Well, it was a long time coming, but then it happened fast. Just after my past post, we moved from our small NYC apartment to this house barge in a marina! This photo is the "before" picture, and plenty of time, effort and $$ have gone into the "after" pic. But after a full summer of fixing it up (well my wife coordinated just about all of it!), there is now an office fully equipped and ready for writing (that's the window in the lower right).

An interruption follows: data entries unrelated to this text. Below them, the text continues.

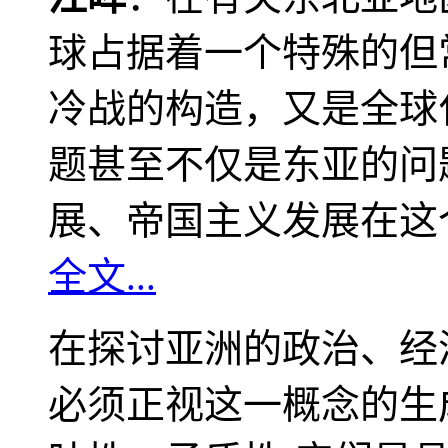
球占据着一个特殊的但
冷战的构造，又是全球
题甚至不仅是东亚的问
展、帝国主义发展在这
全文...
在探讨亚洲的政治、经
必须正视这一概念的生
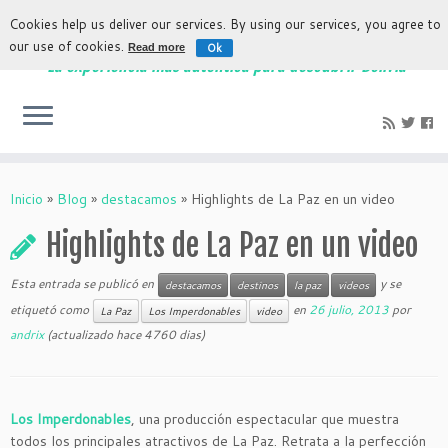
Cookies help us deliver our services. By using our services, you agree to
our use of cookies.
Ok
Read more
La experiencia más auténtica para descubrir Bolivia
Inicio
»
Blog
»
destacamos
»
Highlights de La Paz en un video
Highlights de La Paz en un video
Esta entrada se publicó en
y se
destacamos
destinos
la paz
videos
etiquetó como
en
26 julio, 2013
por
La Paz
Los Imperdonables
video
andrix
(actualizado hace 4760 dias)
Los Imperdonables
, una producción espectacular que muestra
todos los principales atractivos de La Paz. Retrata a la perfección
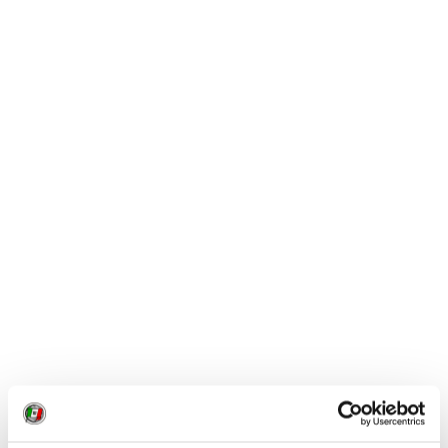
INFORMAZIONI
Sito web
www.parcocollibergamo.it
; pagina Facebook
Parco dei Colli di Bergamo
.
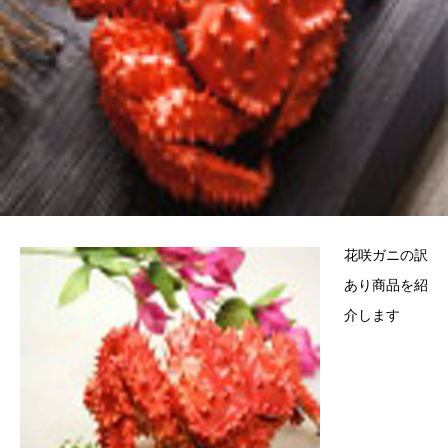
花咲ガニの訳
あり商品を紹
介します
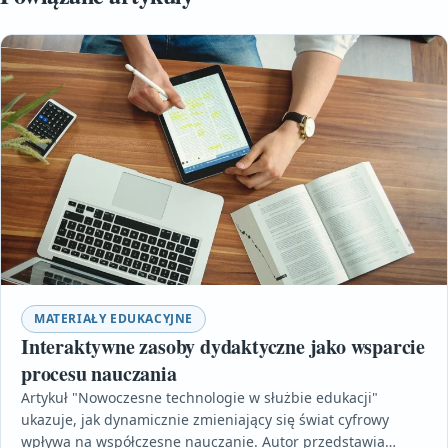
MATERIAŁY EDUKACYJNE
Interaktywne zasoby dydaktyczne jako wsparcie
procesu nauczania
Artykuł "Nowoczesne technologie w służbie edukacji"
ukazuje, jak dynamicznie zmieniający się świat cyfrowy
wpływa na współczesne nauczanie. Autor przedstawia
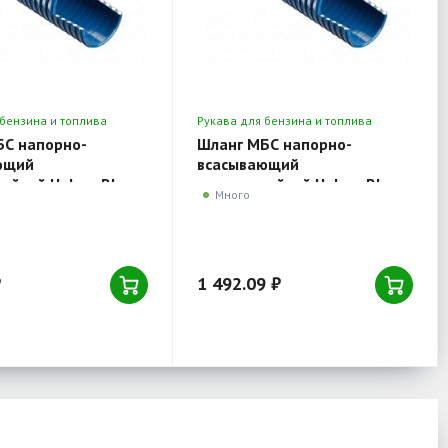
 бензина и топлива
Рукава для бензина и топлива
сасывающие
напорно-всасывающие
БС напорно-
Шланг МБС напорно-
ющий
всасывающий
ойкий Holzer Blue
морозостойкий Holzer Blue
Много
 мм, рулон 20 м.п.
Oil 102x114 мм, рулон 20
м.п.
₽
1 492.09 ₽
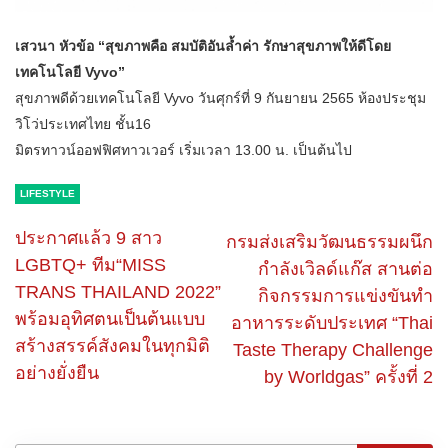
เสวนา หัวข้อ “สุขภาพคือ สมบัติอันล้ำค่า รักษาสุขภาพให้ดีโดย
เทคโนโลยี Vyvo”
สุขภาพดีด้วยเทคโนโลยี Vyvo วันศุกร์ที่ 9 กันยายน 2565 ห้องประชุม
วิโว่ประเทศไทย ชั้น16
มิตรทาวน์ออฟฟิศทาวเวอร์ เริ่มเวลา 13.00 น. เป็นต้นไป
LIFESTYLE
ประกาศ​แล้ว​ 9 สาว
กรมส่งเสริมวัฒนธรรมผนึก
LGBTQ+ ทีม“MISS
กำลังเวิลด์แก๊ส สานต่อ
TRANS THAILAND 2022”
กิจกรรมการแข่งขันทำ
พร้อมอุทิศตนเป็นต้นแบบ
อาหารระดับประเทศ “Thai
สร้างสรรค์สังคมในทุกมิติ
Taste Therapy Challenge
อย่างยั่งยืน
by Worldgas” ครั้งที่ 2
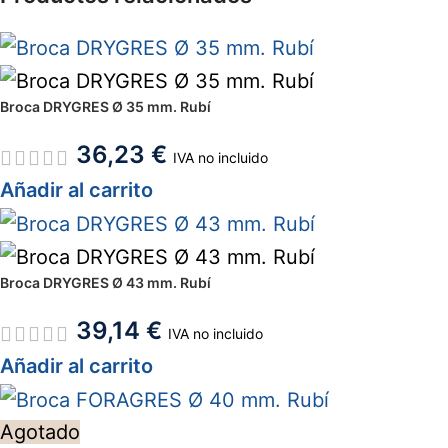
Broca DRYGRES Ø 35 mm. Rubí
36,23
€
IVA no incluido
Añadir al carrito
Broca DRYGRES Ø 43 mm. Rubí
39,14
€
IVA no incluido
Añadir al carrito
Agotado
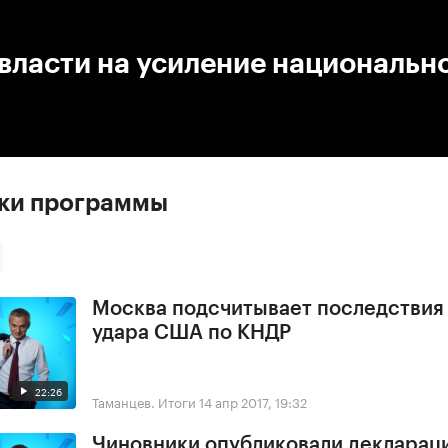
:00
/
00:00
власти на усиление национальн
ски программы
Москва подсчитывает последствия
удара США по КНДР
22:26
Таманцев. Итоги
14 апр 2017, 19:32
Чиновники опубликовали деклараци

With everything set in that regard, I've also decided to revisit the agent route. There's just too much that can go amiss with self-publishing. So the proposal is back on the table, revisions are underway, and the plan is to begin sending query letters to agents by early next month. The overall timeline has definitely shifted a bit, but it has also allowed the book to grow and mature. Events continue to feed the main themes and storyline, and the content more viable than ever.

Monday, June 05, 2006

Thank you, Dan Poyntner!

I must have subscribed to his newsletter many months ago, and like so many others that I once thought important to keep up with, just scan or delete. But last Friday afternoon, I took a closer look at the newsletter from Dan Poynter http://ParaPub.com. Clicking through to his site, I found a free info kit about self-publishing, and in it some self-promotion for his self-published book, Writing Nonfiction. Saturday morning, I walked down to the Lincoln Center Barnes & Noble and picked up a copy. It's a simple read with a lot of really good ideas. I had also realized that I already own his Book Publishing Calendar, so all this has put me on the track to go ahead and take the steps needed to write the book first. Waiting for an agent to appear is (for now) a waste of precious time. I simply need to have the organizational skills, motivation and plan to go ahead and write. Dan provides a good roadmap. I already have a draft cover and three-ring binder going (two of his first "musts"). Now to organize the content and list out the chapters. I'll post the TOC once the draft is done.

Monday, May 29, 2006

Hello Agents?

A few months ago, I drafted up a concise and cogent query letter and sent it off to my "pre-vetted" list of literary agents, this at the recommendation of all the "Book Proposal Doctors." My list came from standing in Barnes & Noble on the Upper West Side and reading through the "Acknowlegements" sections of books I felt were similar (e.g. "complementary") enough to entice the agent for that book to represent mine. I sent over 25 letters, mostly by e-mail, though others by snail mail as their protocol required. Many wrote back to say thanks but no thanks,. Some did say they were interested, and I sent off my proposal (revision #66) to each of them. No bites though. I understand that rejection is part of the process, but I just wonder if it is a sign that I need to go ahead and write the book and get it out into the market, rather than follow the "process" that is expected of authors that expect to follow the traditional route. Glad to take on suggestions here about the importance (or not) of using an agent and a publishing house to get a book to market.

Saturday, May 27, 2006

Publisher or profit?

They told me the only good way to publish a book was to write a great proposal, get a savvy agent and approach the best publishers in the industry. Then the others said that publishers retain most of the revenue, don't do a thing to help you with the writing and leave you to do your own promotion.

So, after a couple years of straddling the fence about which way to go with the marketing of Why Healthcare Matters, it's clearly time to just get on with the writing of the book. I haven't seen Al Gore's movie http://www.climatecrisis.net or read his book, but I like that he's been able to use his knowledge and platform to speak his mind about global warming. I really see the power in that. Healthcare was supposed to be the issue in the 2004 presidential campaign until terrorism, Iraq and swift boats were seen by consultants as more relevant issues to the populace. Healthcare is difficult to champion as a politician. It's too complex. The Clintons tried to take it on early in their presidency and it nearly choked them. But for 2008, if we're past the immigration issue, healthcare should be domestic Topic A.

Why Healthcare Matters should be out by the end of 2007, and it can hopefully can fuel the political agenda during the next presidential campaign.